Friday, March 21, 2008

Simply the best


After stepping into the exotic world of Rosie Thomas’s 1940’s Cairo in Iris and Ruby, with it’s fairy-tale evocation of high-society romance among the British set escaping the war, I couldn’t help thinking of the word posh. I am after all this blog's Word Nerd.

Posh is a wonderfully succinct term that evokes the privileged world Thomas describes of dashing officers and their ladies at nightclubs and dinner parties, of servants and luxurious fashion—all made the more seductively ephemeral by the threat of invasion by the circling Nazi war machine. Appropriately the word gained favor during the Edwardian era and has been use ever since. It means, of course, “the best”—the best table at a restaurant, the best clothes, the best service, and so on, and invites images of plummy upper class accents, dinner jackets, and understated wit.

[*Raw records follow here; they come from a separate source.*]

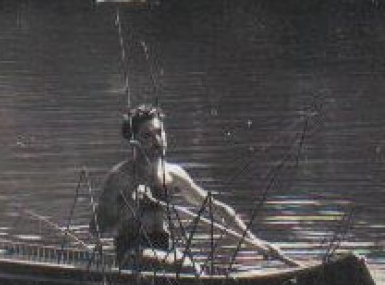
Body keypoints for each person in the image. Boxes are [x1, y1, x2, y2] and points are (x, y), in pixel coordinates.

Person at [92, 104, 290, 267]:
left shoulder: (174, 174)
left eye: (160, 133)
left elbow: (218, 209)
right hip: (131, 254)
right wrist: (130, 208)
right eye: (147, 136)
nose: (157, 141)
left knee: (194, 267)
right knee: (188, 267)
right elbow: (97, 229)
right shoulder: (120, 177)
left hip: (165, 252)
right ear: (133, 142)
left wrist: (256, 242)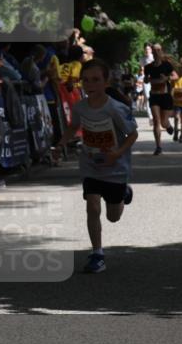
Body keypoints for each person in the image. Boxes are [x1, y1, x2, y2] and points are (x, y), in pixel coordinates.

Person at [53, 58, 137, 274]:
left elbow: (132, 134)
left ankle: (124, 192)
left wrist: (117, 152)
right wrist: (60, 144)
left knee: (113, 216)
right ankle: (97, 254)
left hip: (115, 167)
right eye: (86, 80)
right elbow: (73, 127)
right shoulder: (80, 107)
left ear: (106, 82)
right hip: (91, 165)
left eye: (96, 80)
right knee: (92, 207)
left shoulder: (116, 108)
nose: (90, 84)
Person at [144, 43, 175, 155]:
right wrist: (146, 79)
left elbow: (175, 76)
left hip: (165, 95)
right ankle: (158, 147)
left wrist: (166, 78)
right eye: (154, 50)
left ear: (161, 51)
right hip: (154, 96)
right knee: (156, 120)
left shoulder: (167, 65)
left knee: (163, 122)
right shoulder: (148, 67)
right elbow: (146, 80)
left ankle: (168, 126)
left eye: (158, 49)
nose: (156, 51)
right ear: (152, 51)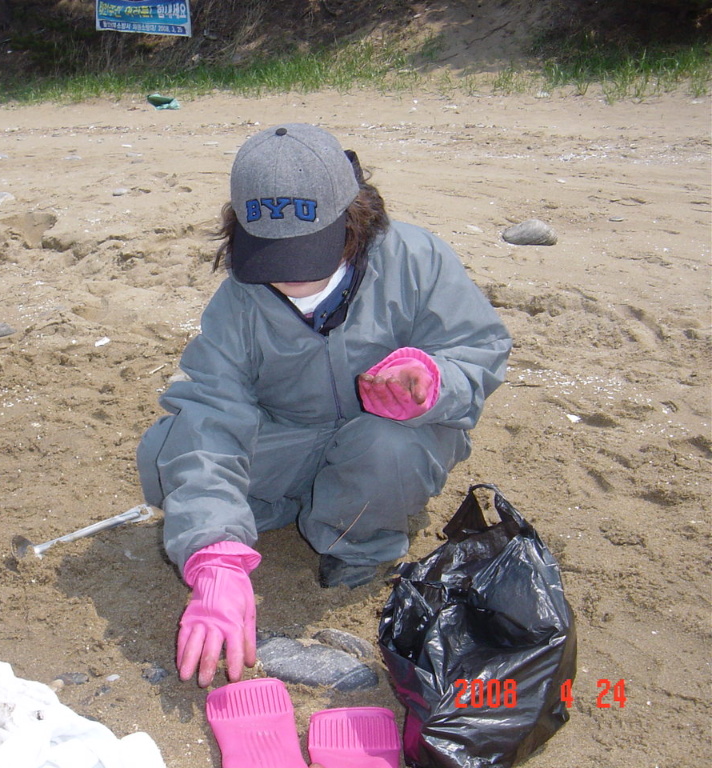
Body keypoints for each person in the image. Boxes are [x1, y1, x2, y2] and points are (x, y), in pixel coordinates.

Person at [136, 123, 512, 688]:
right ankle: (271, 515)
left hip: (386, 435)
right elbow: (211, 414)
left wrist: (434, 383)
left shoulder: (417, 258)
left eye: (310, 252)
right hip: (290, 431)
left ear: (354, 219)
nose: (291, 276)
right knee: (165, 452)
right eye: (272, 256)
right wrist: (214, 552)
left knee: (389, 446)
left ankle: (354, 544)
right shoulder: (240, 295)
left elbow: (480, 349)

No one knows for sure what is the exact origin of the word. It might derive from a slang word for “dandy” or the Romany word, also posh, for "half" which became a London slang term for the halfpenny and later any sum of money during the 19th century. The theory—disowned by cranky old lexicographers (who are probably right)—that it’s an acronym coined during the days of the Raj is more fun, though. POSH, the theory goes, was a phrase used by upscale Brits traveling to India who wanted the most desirable berths aboard ship. “Port Out, Starboard Home,” is supposed to have been a code phrase for accommodation with the most shade—literally the “coolest cabins”—on an ocean liner sailing to and from India.

Whatever it’s provenance, humble or high, posh is a great word and one that should always be at hand when doing a crossword puzzle or playing Scrabble.